Filtering makes more sense for differential expression analysis of a single study: you generally do not care about genes that are not differentially expressed, so excluding genes with little variation across all samples will reduce the number of statistical tests performed and thereby increase power. In contrast, for meta-analysis, a gene having little variation in one study but consistent variation in the others should not be discarded as a true effect of the treatment on that gene is possible.

If you want to use non-specific filtering, I would suggest that you only exclude those genes that are filtered in all (or above a certain threshold number of) studies. Depending on how many genes this ends up being, the additional power might not be worth the effort.

Regarding your other questions, here are my opinions (I'm not a statistics expert).

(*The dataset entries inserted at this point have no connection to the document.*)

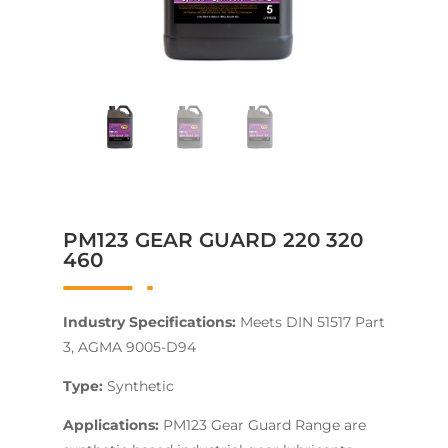
PM123 GEAR GUARD 220 320
460
Industry Specifications:
Meets DIN 51517 Part
3, AGMA 9005-D94
Type:
Synthetic
Applications:
PM123 Gear Guard Range are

(1) You could try surrogate variable analysis (using the sva package) in order to discover and model unaccounted sources of variation within each study. My personal experience with surrogate variable analysis is that is has a small benefit (here is a blog post where I performed some analysis of it across 125 studies). Anecdotally, I suspect sva provides larger benefits for studies with larger sample sizes. The package crossmeta incorporates surrogate variable analysis.

(2) I don't think you need to do anything special. Smaller samples sizes will reduce your power but shouldn't change how you perform your analysis (sample size is accounted for in statistical tests).

(3) The FDR can be lower after meta-analysis but not necessarily. Imagine a case where a gene is up-regulated in 60% of the studies and down-regulated in the other 40%. The meta-analysis might suggest up-regulation of that gene (depending on the magnitude of the individual effect sizes) with a high FDR even if some/all of the results from the individual studies had lower FDRs.